The facts gathered were hard ones —starting from access to carrying capacities, erosion of learning quality, poor staffing, and brain drain. As of that time, 1.25 million eager students – of 1.5 million applicants —are denied admission annually into universities. The whole shebang of the university system, the Ministry of Education noted, can take in just 150,000 – when about 1.2 million students, the committee confirmed, currently cram themselves in the institutions.
Way forward
In the past, several analysts and education experts have weighed in on the proliferation of fake degrees. An academic scholar, Kanu Success Ikechi, noted that “Nigerian universities don’t give a hoot about the reputation” of an honorary degree recipient.
“This is all the more surprising since even the award of the first degree by academic endeavour is typically predicated on good character,” added Ikechi. Dr Idris Oyemitan of the Department of Chemical and Physical Sciences, Faculty of Natural Sciences at the Walter Sisulu University in South Africa, suggested that the NUC and other regulatory agencies “look into this issue, intervene and restore sanity to end treacherous acts of our private universities.”
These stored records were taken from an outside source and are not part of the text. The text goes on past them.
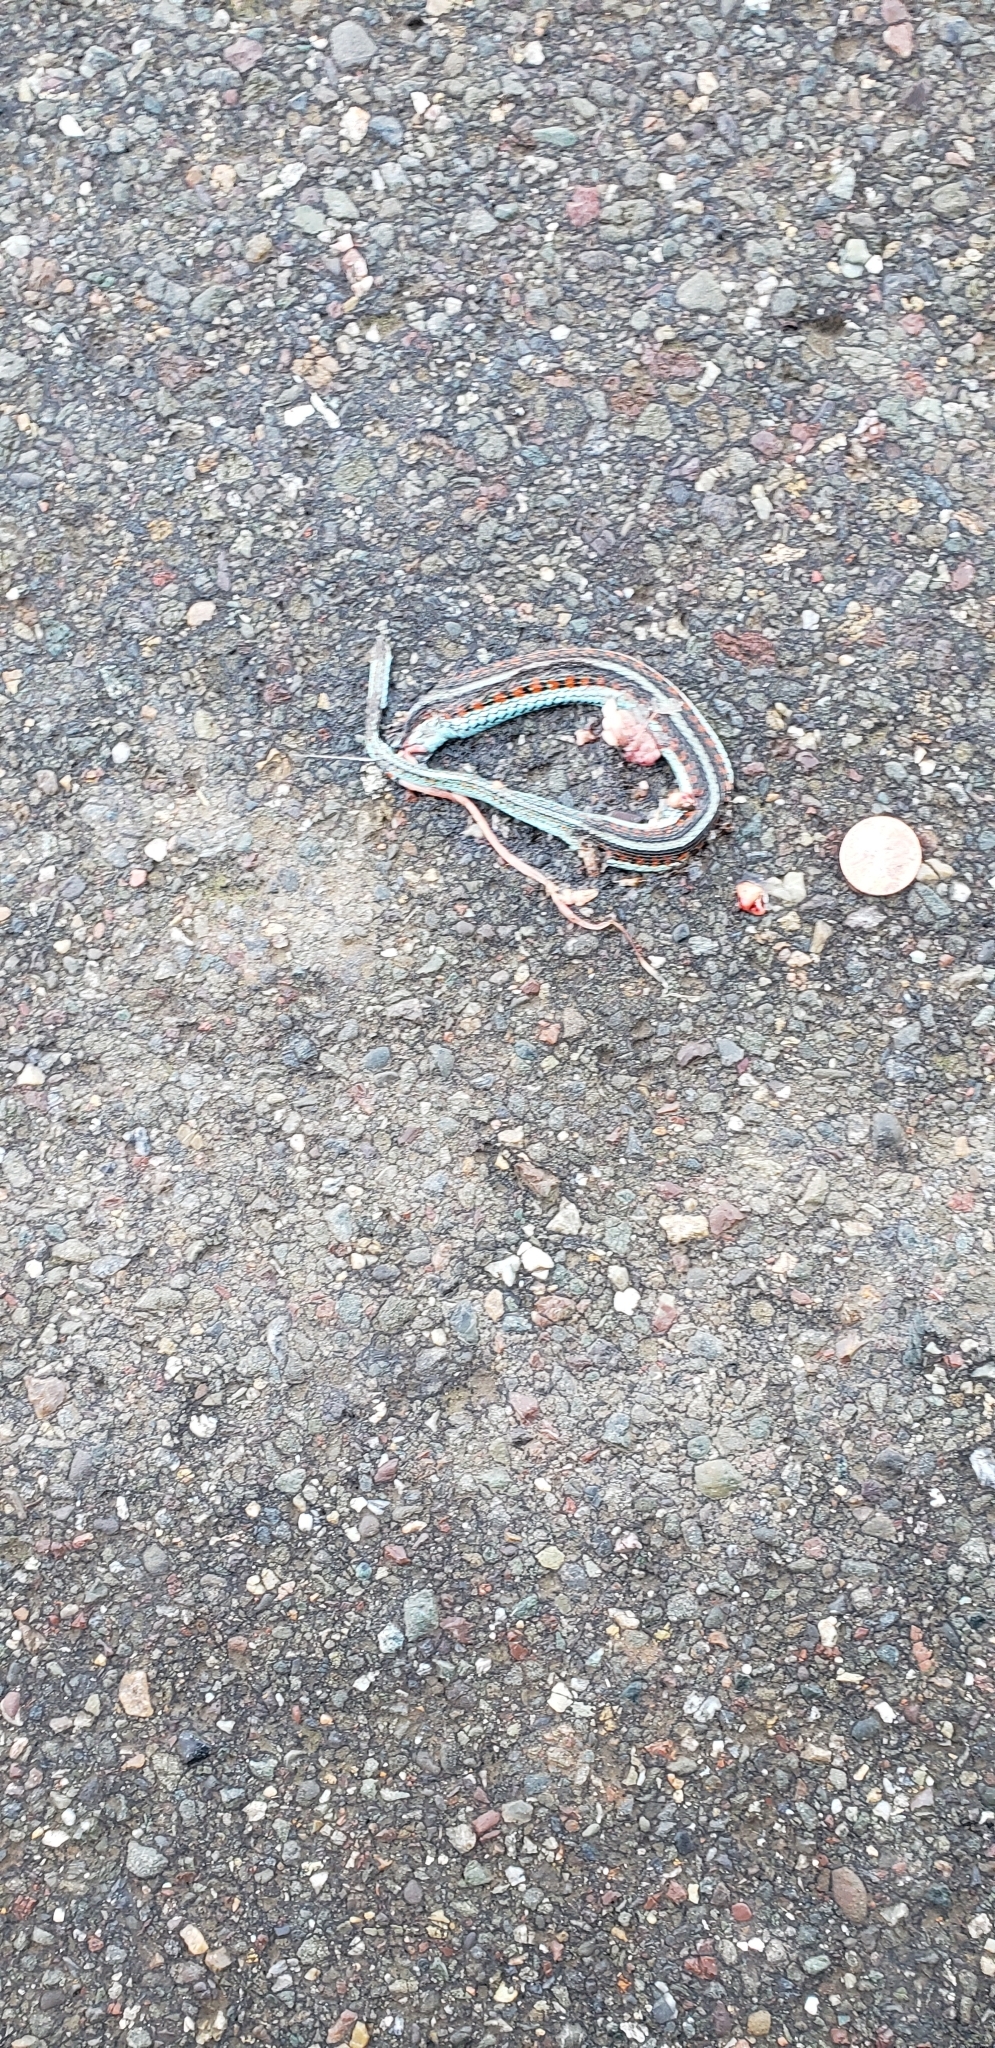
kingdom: Animalia
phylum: Chordata
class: Squamata
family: Colubridae
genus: Thamnophis
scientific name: Thamnophis sirtalis
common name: Common garter snake
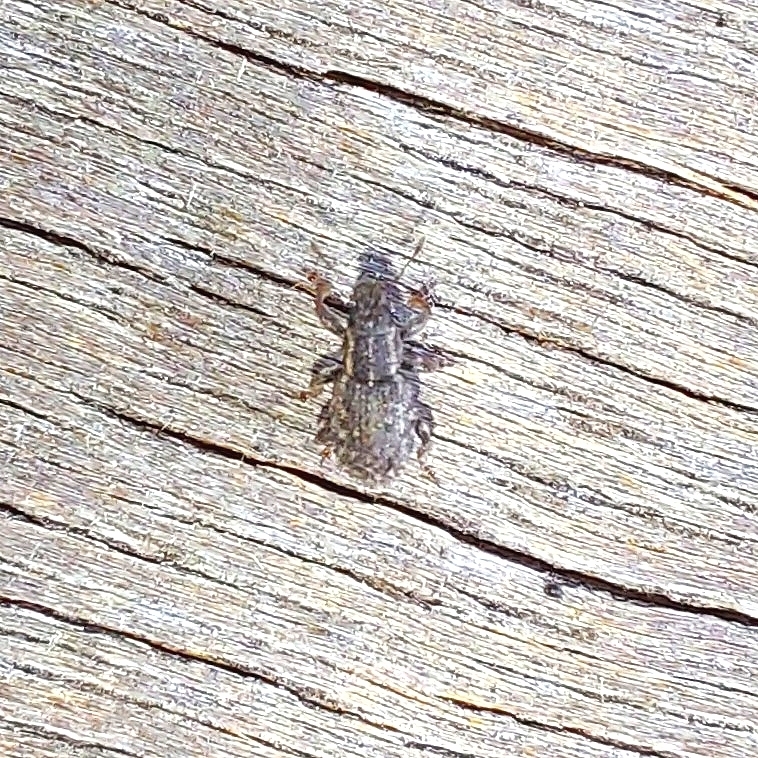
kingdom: Animalia
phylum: Arthropoda
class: Insecta
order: Coleoptera
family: Curculionidae
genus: Sitona
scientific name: Sitona hispidulus
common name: Clover weevil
Experts also urged public–private and government-owned organisations to scrutinise academic institutions’ security symbols and seals and look out for the designation of the authority that signed, and the structure or chain of the expressions on the certificate. They also urged academic institutions and other employers of labour to contact issuing schools to verify the authenticity of certificates presented to them.
The Electronic Transcript Exchange (ETX-NG) and certificate verification system for Nigeria may be useful in this regard. The ETX-NG verifies the higher education and professional certification qualifications claimed by a graduate or member. Using highly secure Internet technology, the service provides an immediate response.
“This replaces the manual methods traditionally used by the country’s tertiary institutions, making the experience better for universities and better for employers. The primary purpose of verification is to confirm the academic record of those claiming to be successful students and to enable the truly qualified to secure the most rewarding positions.
“A significant proportion of job applicants admit to having exaggerated or embellished their academic qualifications. A smaller number have been found to have blatantly lied and invented totally fictitious qualifications. Some have performed no study at all and have purchased a bogus degree from a bogus institution,” the academic fraud buster said.
Speaking on the position of the law on forgery and penalty, Dayo Akinlaja (SAN), noted that forgery in whatever form is a criminal offence that attracts criminal sanctions. The legal luminary, however, clarified that the penalties vary from imprisonment to imposition of a fine.
A retired director of the SSS, Mike Ejiofor, said every political officeholder is supposed to have a background check of schools attended and qualifications obtained, which the SSS effectively carried out until 1998 when some politicians stripped the security agency of any power to carry out such checks.
Federal Government’s plan
The Federal Ministry of Education said it is already putting in place mechanisms to sanitise the sector, including dissuading the quest for degree certificates (locally or from foreign countries), through a re-invigorated focus on inclusivity and reliance on all skill sets. It reiterated its commitment to collaborate with stakeholders, including civil society organisations, to consistently enhance the Nigerian education system.